■ WORK REQUEST ■
Repeat each entry word for word. Leave any images out of the copy.

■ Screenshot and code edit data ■
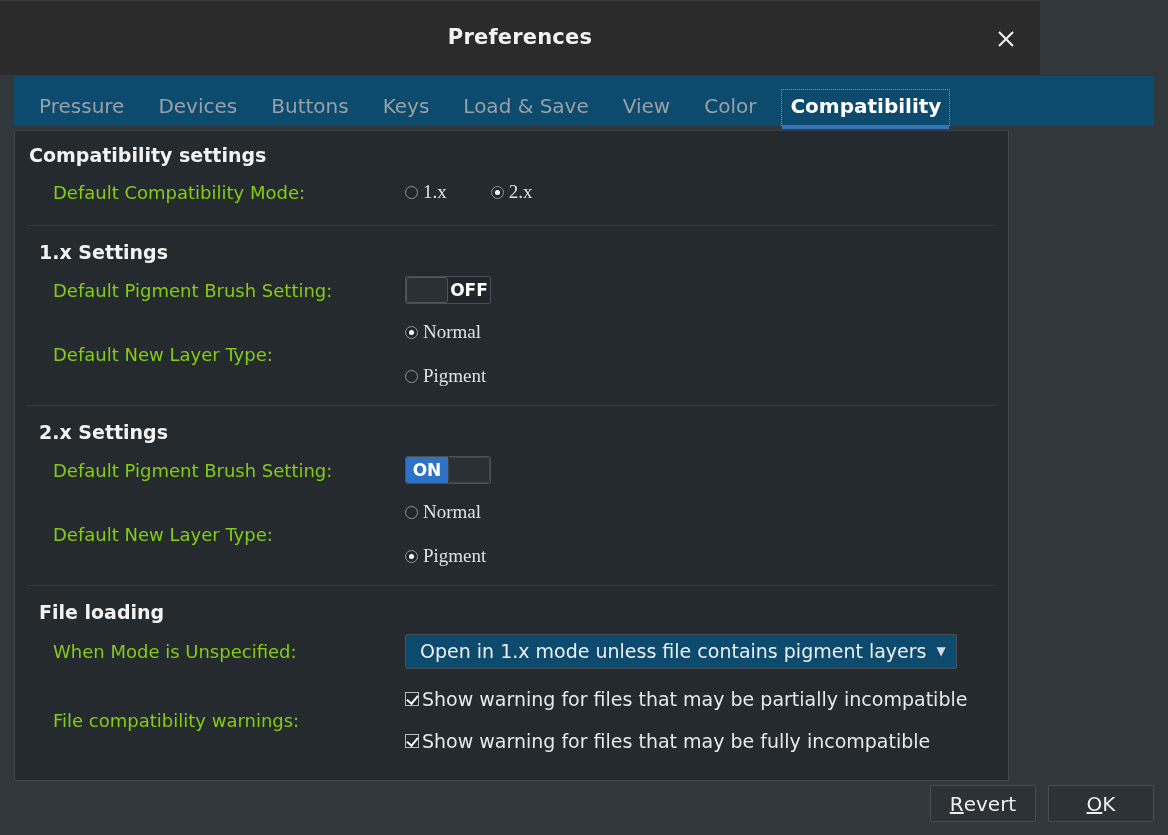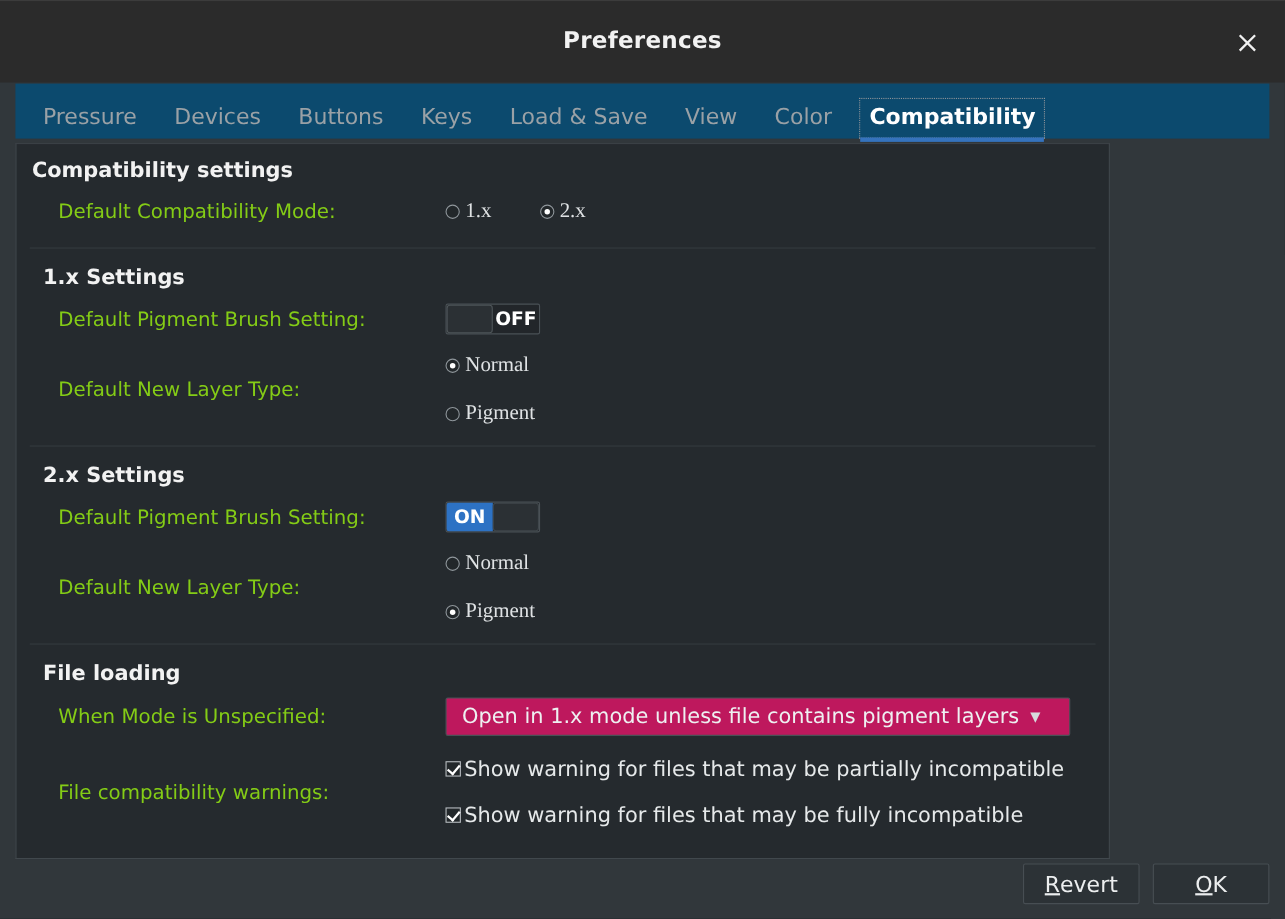--- a/index.html
+++ b/index.html
@@ -13,21 +13,21 @@
     font-family: "DejaVu Sans", "Liberation Sans", sans-serif;
     overflow: hidden;
     color: #e8e9ea;
     -webkit-font-smoothing: antialiased;
   }
 
   
   .titlebar {
     position: absolute;
     left: 0; top: 0;
-    width: 1168px;
+    width: 1040px;
     height: 75px;
     background: #2b2b2b;
     border-top: 1px solid #3c3c3c;
     box-sizing: border-box;
   }
   .titlebar-title {
     position: absolute;
     left: 0; right: 0;
     top: 24px;
     text-align: center;
@@ -232,26 +232,26 @@
     width: 5px;
     height: 9px;
     border: solid #ffffff;
     border-width: 0 2px 2px 0;
     transform: rotate(40deg);
   }
 
   
   .dropdown {
     height: 35px;
-    background: #be185d;
+    background: #0c4a6e;
     border: 1px solid #4a5156;
     box-sizing: border-box;
     display: inline-flex;
     align-items: center;
-    padding: 0 26px 0 14px;
+    padding: 0 10px 0 14px;
     font-size: 19px;
     color: #eef0f1;
     cursor: pointer;
     border-radius: 2px;
     white-space: nowrap;
   }
   .dropdown .caret {
     margin-left: 10px;
     font-size: 12px;
     color: #d8dbdd;

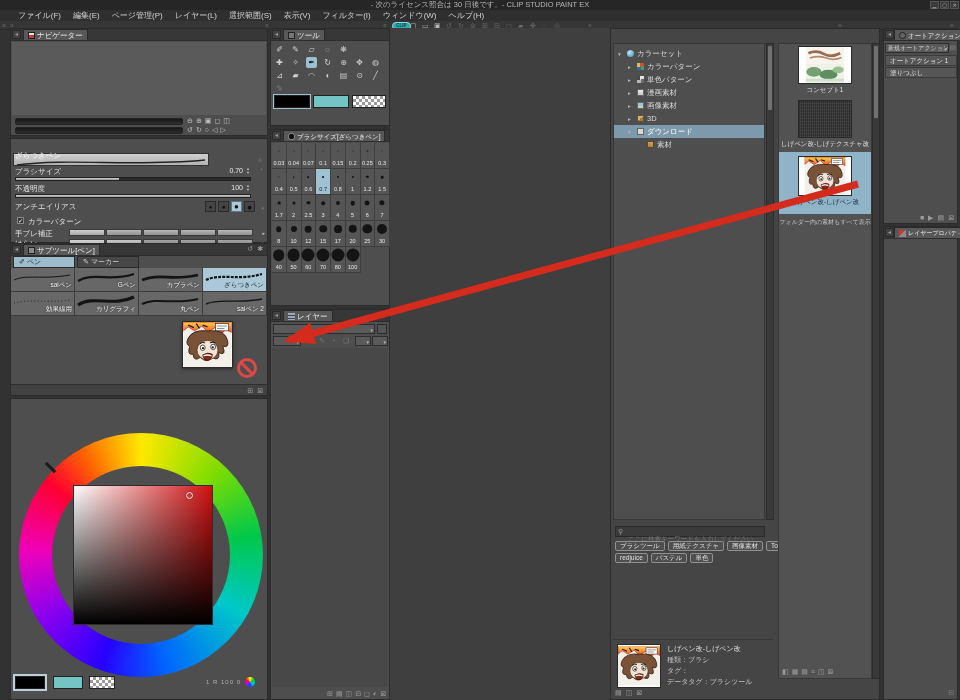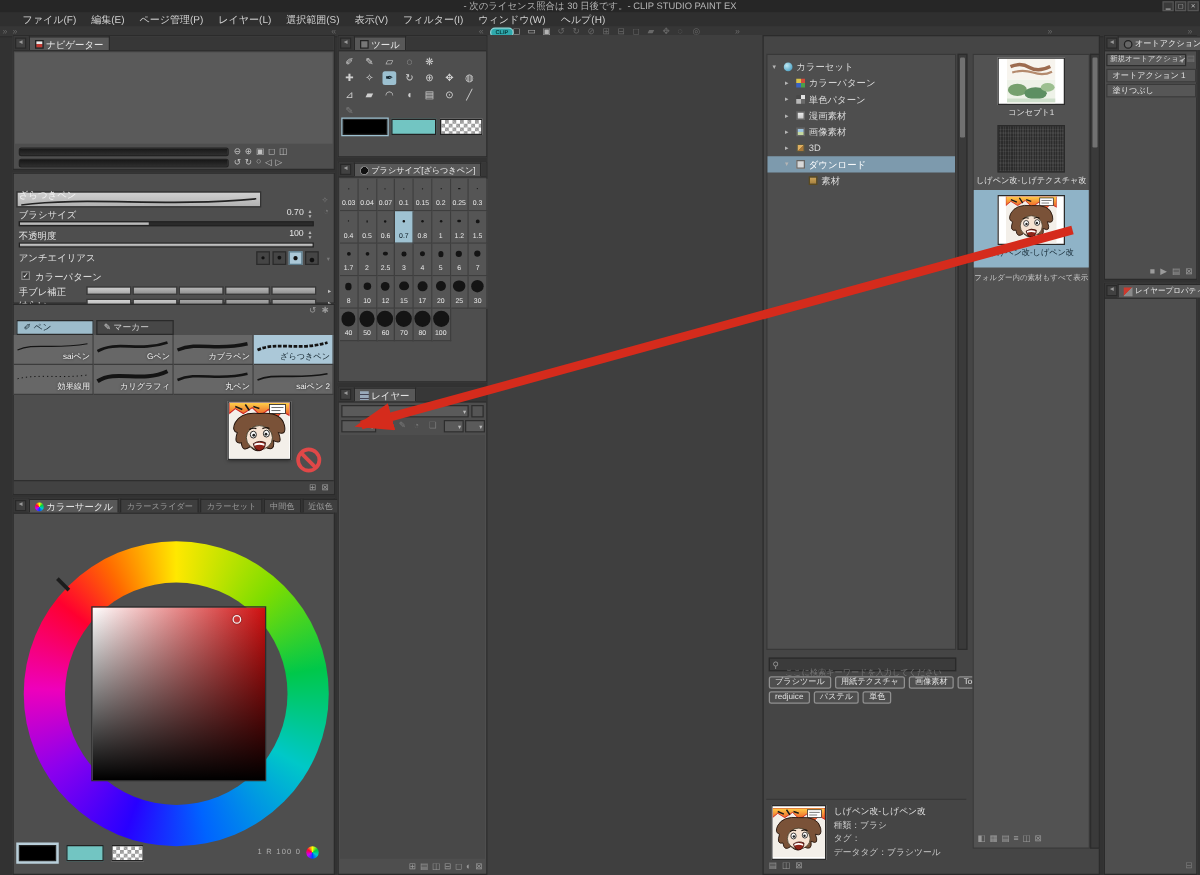--- a/index.html
+++ b/index.html
@@ -256,20 +256,27 @@
       <div style="background:linear-gradient(#a5a5a5,#848484)"></div>
   </div>
   <span class="ico" style="right:2px;top:100px;font-size:5px;">▸</span>
   <div id="tp-bottom-icons" class="abs" style="right:4px;bottom:-11px;display:flex;gap:4px;z-index:3;">
       <span style="font-size: 7px; color: rgb(154, 154, 154); line-height: 9px;">↺</span>
       <span style="font-size: 7px; color: rgb(154, 154, 154); line-height: 9px;">✱</span>
     </div>
 </div>
 
 <div class="panel" style="left:10px;top:243px;width:258px;height:153px;">
+  <div class="tabbar">
+      <span class="collapse">◂</span>
+    <span class="tab">
+        <span class="tabico ti-st"></span>
+        <span>サブツール[ペン]</span>
+      </span>
+  </div>
   <div class="st-grouptab" style="left:2px;top:12px;width:62px;background:#9dbccb;color:#15262f;">
       <span>✐</span>
       <span>ペン</span>
     </div>
   <div class="st-grouptab" style="left:66px;top:12px;width:62px;background:#474747;color:#cfcfcf;">
       <span>✎</span>
       <span>マーカー</span>
     </div>
   <div id="subtool-grid" class="st-grid" style="top:24px;">
       <div class="st-cell"><svg width="62" height="16" viewBox="0 0 62 16">
@@ -304,39 +311,20 @@
   </div>
   <div class="abs" style="left:0;bottom:0;width:256px;height:11px;background:#424242;border-top:1px solid #2e2e2e;">
     <div id="st-bottom-icons" class="abs" style="right:4px;top:1px;display:flex;gap:4px;">
         <span style="font-size: 7px; color: rgb(154, 154, 154); line-height: 9px;">⊞</span>
         <span style="font-size: 7px; color: rgb(154, 154, 154); line-height: 9px;">⊠</span>
       </div>
   </div>
 </div>
 
 <div class="panel" style="left:10px;top:398px;width:258px;height:302px;">
-  <div id="color-tabbar" class="tabbar">
-      <span class="collapse">◂</span>
-      <span class="tab">
-        <span class="tabico ti-color"></span>
-        <span>カラーサークル</span>
-      </span>
-      <span class="tab inactive">
-        <span>カラースライダー</span>
-      </span>
-      <span class="tab inactive">
-        <span>カラーセット</span>
-      </span>
-      <span class="tab inactive">
-        <span>中間色</span>
-      </span>
-      <span class="tab inactive">
-        <span>近似色</span>
-      </span>
-    </div>
   <div class="ring" style="left:8px;top:34px;width:244px;height:244px;"></div>
   <div class="abs" style="left:38px;top:62px;width:3px;height:13px;background:#1c1c1c;transform:rotate(-45deg);z-index:2;"></div>
   <div class="svbox" style="left:62px;top:86px;width:140px;height:140px;z-index:2;">
     <div class="abs" style="left:112px;top:6px;width:7px;height:7px;border:1.5px solid #f2f2f2;border-radius:50%;box-shadow:0 0 1px #000;"></div>
   </div>
   <div class="abs" style="left:4px;top:277px;width:30px;height:13px;background:#000;border:1px solid #222;outline:2px solid #b9cfda;"></div>
   <div class="abs" style="left:42px;top:277px;width:30px;height:13px;background:#72c5c2;border:1px solid #222;"></div>
   <div class="abs checker" style="left:78px;top:277px;width:26px;height:13px;border:1px solid #222;"></div>
   <span class="abs" style="right:26px;top:280px;font-size:6px;color:#b0b0b0;letter-spacing:1px;">1  R 100  0</span>
   <span class="abs" style="right:12px;top:278px;width:10px;height:10px;border-radius:50%;background:conic-gradient(#ff0,#0c4,#0cc,#04f,#c0f,#f03,#ff0);"></span>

■ TASK OUTPUT ■
--- a/index.html
+++ b/index.html
@@ -13,21 +13,21 @@
     font-family: "DejaVu Sans", "Liberation Sans", sans-serif;
     overflow: hidden;
     color: #e8e9ea;
     -webkit-font-smoothing: antialiased;
   }
 
   
   .titlebar {
     position: absolute;
     left: 0; top: 0;
-    width: 1168px;
+    width: 1040px;
     height: 75px;
     background: #2b2b2b;
     border-top: 1px solid #3c3c3c;
     box-sizing: border-box;
   }
   .titlebar-title {
     position: absolute;
     left: 0; right: 0;
     top: 24px;
     text-align: center;
@@ -232,26 +232,26 @@
     width: 5px;
     height: 9px;
     border: solid #ffffff;
     border-width: 0 2px 2px 0;
     transform: rotate(40deg);
   }
 
   
   .dropdown {
     height: 35px;
-    background: #be185d;
+    background: #0c4a6e;
     border: 1px solid #4a5156;
     box-sizing: border-box;
     display: inline-flex;
     align-items: center;
-    padding: 0 26px 0 14px;
+    padding: 0 10px 0 14px;
     font-size: 19px;
     color: #eef0f1;
     cursor: pointer;
     border-radius: 2px;
     white-space: nowrap;
   }
   .dropdown .caret {
     margin-left: 10px;
     font-size: 12px;
     color: #d8dbdd;

--- a/index.html
+++ b/index.html
@@ -256,20 +256,27 @@
       <div style="background:linear-gradient(#a5a5a5,#848484)"></div>
   </div>
   <span class="ico" style="right:2px;top:100px;font-size:5px;">▸</span>
   <div id="tp-bottom-icons" class="abs" style="right:4px;bottom:-11px;display:flex;gap:4px;z-index:3;">
       <span style="font-size: 7px; color: rgb(154, 154, 154); line-height: 9px;">↺</span>
       <span style="font-size: 7px; color: rgb(154, 154, 154); line-height: 9px;">✱</span>
     </div>
 </div>
 
 <div class="panel" style="left:10px;top:243px;width:258px;height:153px;">
+  <div class="tabbar">
+      <span class="collapse">◂</span>
+    <span class="tab">
+        <span class="tabico ti-st"></span>
+        <span>サブツール[ペン]</span>
+      </span>
+  </div>
   <div class="st-grouptab" style="left:2px;top:12px;width:62px;background:#9dbccb;color:#15262f;">
       <span>✐</span>
       <span>ペン</span>
     </div>
   <div class="st-grouptab" style="left:66px;top:12px;width:62px;background:#474747;color:#cfcfcf;">
       <span>✎</span>
       <span>マーカー</span>
     </div>
   <div id="subtool-grid" class="st-grid" style="top:24px;">
       <div class="st-cell"><svg width="62" height="16" viewBox="0 0 62 16">
@@ -304,39 +311,20 @@
   </div>
   <div class="abs" style="left:0;bottom:0;width:256px;height:11px;background:#424242;border-top:1px solid #2e2e2e;">
     <div id="st-bottom-icons" class="abs" style="right:4px;top:1px;display:flex;gap:4px;">
         <span style="font-size: 7px; color: rgb(154, 154, 154); line-height: 9px;">⊞</span>
         <span style="font-size: 7px; color: rgb(154, 154, 154); line-height: 9px;">⊠</span>
       </div>
   </div>
 </div>
 
 <div class="panel" style="left:10px;top:398px;width:258px;height:302px;">
-  <div id="color-tabbar" class="tabbar">
-      <span class="collapse">◂</span>
-      <span class="tab">
-        <span class="tabico ti-color"></span>
-        <span>カラーサークル</span>
-      </span>
-      <span class="tab inactive">
-        <span>カラースライダー</span>
-      </span>
-      <span class="tab inactive">
-        <span>カラーセット</span>
-      </span>
-      <span class="tab inactive">
-        <span>中間色</span>
-      </span>
-      <span class="tab inactive">
-        <span>近似色</span>
-      </span>
-    </div>
   <div class="ring" style="left:8px;top:34px;width:244px;height:244px;"></div>
   <div class="abs" style="left:38px;top:62px;width:3px;height:13px;background:#1c1c1c;transform:rotate(-45deg);z-index:2;"></div>
   <div class="svbox" style="left:62px;top:86px;width:140px;height:140px;z-index:2;">
     <div class="abs" style="left:112px;top:6px;width:7px;height:7px;border:1.5px solid #f2f2f2;border-radius:50%;box-shadow:0 0 1px #000;"></div>
   </div>
   <div class="abs" style="left:4px;top:277px;width:30px;height:13px;background:#000;border:1px solid #222;outline:2px solid #b9cfda;"></div>
   <div class="abs" style="left:42px;top:277px;width:30px;height:13px;background:#72c5c2;border:1px solid #222;"></div>
   <div class="abs checker" style="left:78px;top:277px;width:26px;height:13px;border:1px solid #222;"></div>
   <span class="abs" style="right:26px;top:280px;font-size:6px;color:#b0b0b0;letter-spacing:1px;">1  R 100  0</span>
   <span class="abs" style="right:12px;top:278px;width:10px;height:10px;border-radius:50%;background:conic-gradient(#ff0,#0c4,#0cc,#04f,#c0f,#f03,#ff0);"></span>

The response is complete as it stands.